• Task objective
Each word in the data below should be copied exactly; the images should not.

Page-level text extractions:
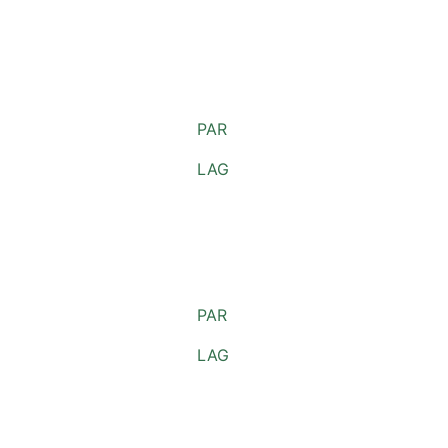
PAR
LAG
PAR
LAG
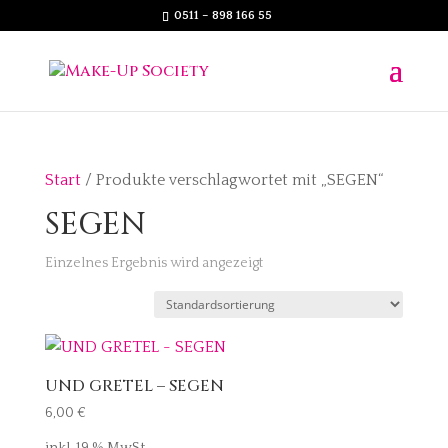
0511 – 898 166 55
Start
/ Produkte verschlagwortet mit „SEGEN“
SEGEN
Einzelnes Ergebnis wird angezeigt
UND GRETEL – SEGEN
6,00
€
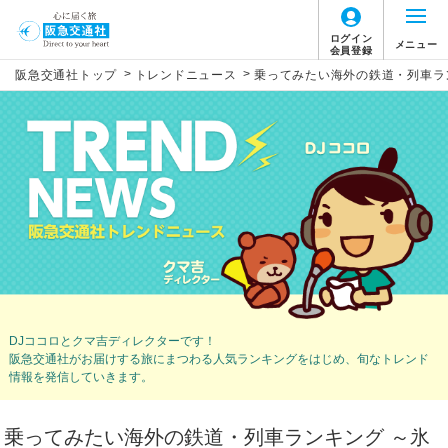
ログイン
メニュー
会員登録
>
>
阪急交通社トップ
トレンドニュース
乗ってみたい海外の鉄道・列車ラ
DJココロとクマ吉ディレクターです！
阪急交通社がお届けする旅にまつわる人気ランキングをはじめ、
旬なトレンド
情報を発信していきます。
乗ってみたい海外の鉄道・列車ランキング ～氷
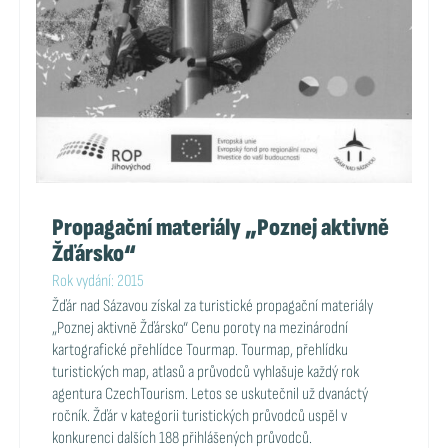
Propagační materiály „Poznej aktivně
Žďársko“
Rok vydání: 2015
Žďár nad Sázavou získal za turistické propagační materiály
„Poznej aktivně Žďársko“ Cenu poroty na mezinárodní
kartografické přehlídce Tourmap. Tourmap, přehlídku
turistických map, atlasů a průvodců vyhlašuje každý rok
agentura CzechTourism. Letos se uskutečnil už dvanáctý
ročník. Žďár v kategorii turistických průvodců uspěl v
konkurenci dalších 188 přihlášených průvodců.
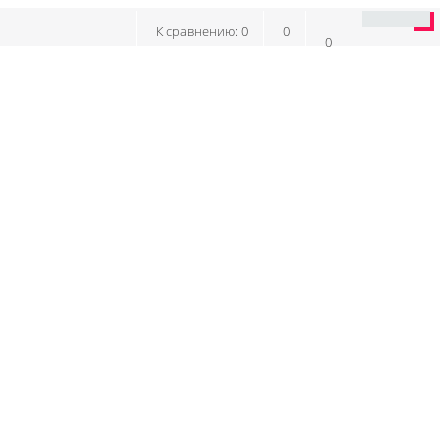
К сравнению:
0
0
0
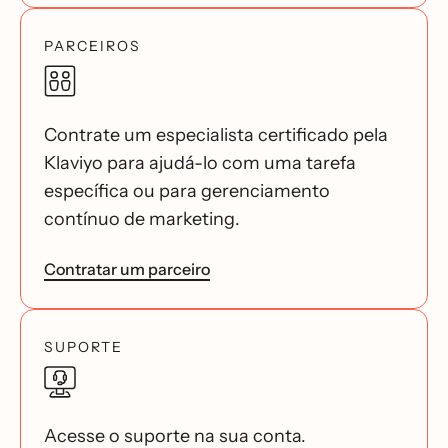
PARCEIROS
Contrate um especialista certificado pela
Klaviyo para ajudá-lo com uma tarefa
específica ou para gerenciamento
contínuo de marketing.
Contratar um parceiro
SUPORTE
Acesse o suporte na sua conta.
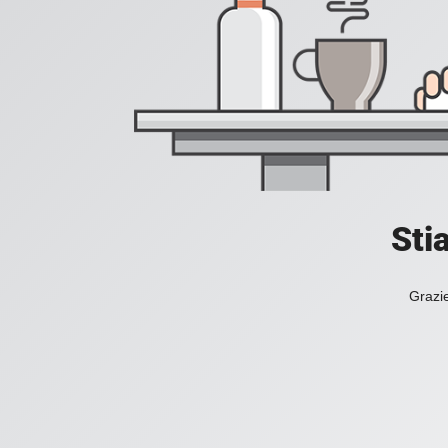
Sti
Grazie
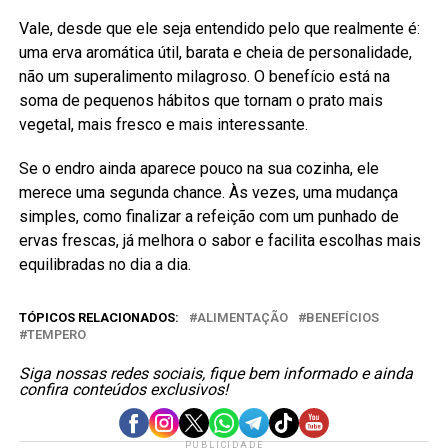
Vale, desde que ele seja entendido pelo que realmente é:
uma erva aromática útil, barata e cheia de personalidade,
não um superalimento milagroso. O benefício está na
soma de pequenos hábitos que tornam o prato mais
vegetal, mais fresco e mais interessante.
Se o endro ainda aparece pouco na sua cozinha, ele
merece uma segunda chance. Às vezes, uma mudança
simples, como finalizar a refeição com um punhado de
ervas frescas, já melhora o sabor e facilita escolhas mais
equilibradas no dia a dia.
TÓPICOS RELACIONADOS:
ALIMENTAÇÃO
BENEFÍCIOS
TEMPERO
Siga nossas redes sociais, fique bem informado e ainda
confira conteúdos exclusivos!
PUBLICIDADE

• Solution below
PAR
LAG
PAR
LAG
0511 – 898 166 55
Start
/ Produkte verschlagwortet mit „SEGEN“
SEGEN
Einzelnes Ergebnis wird angezeigt
UND GRETEL – SEGEN
6,00
€
ログイン
メニュー
会員登録
>
>
阪急交通社トップ
トレンドニュース
乗ってみたい海外の鉄道・列車ラ
DJココロとクマ吉ディレクターです！
阪急交通社がお届けする旅にまつわる人気ランキングをはじめ、
旬なトレンド
情報を発信していきます。
乗ってみたい海外の鉄道・列車ランキング ～氷
Propagační materiály „Poznej aktivně
Žďársko“
Rok vydání: 2015
Žďár nad Sázavou získal za turistické propagační materiály
„Poznej aktivně Žďársko“ Cenu poroty na mezinárodní
kartografické přehlídce Tourmap. Tourmap, přehlídku
turistických map, atlasů a průvodců vyhlašuje každý rok
agentura CzechTourism. Letos se uskutečnil už dvanáctý
ročník. Žďár v kategorii turistických průvodců uspěl v
konkurenci dalších 188 přihlášených průvodců.
К сравнению:
0
0
0
PARCEIROS
Contrate um especialista certificado pela
Klaviyo para ajudá-lo com uma tarefa
específica ou para gerenciamento
contínuo de marketing.
Contratar um parceiro
SUPORTE
Acesse o suporte na sua conta.
Sti
Grazie
Vale, desde que ele seja entendido pelo que realmente é:
uma erva aromática útil, barata e cheia de personalidade,
não um superalimento milagroso. O benefício está na
soma de pequenos hábitos que tornam o prato mais
vegetal, mais fresco e mais interessante.
Se o endro ainda aparece pouco na sua cozinha, ele
merece uma segunda chance. Às vezes, uma mudança
simples, como finalizar a refeição com um punhado de
ervas frescas, já melhora o sabor e facilita escolhas mais
equilibradas no dia a dia.
TÓPICOS RELACIONADOS:
ALIMENTAÇÃO
BENEFÍCIOS
TEMPERO
Siga nossas redes sociais, fique bem informado e ainda
confira conteúdos exclusivos!
PUBLICIDADE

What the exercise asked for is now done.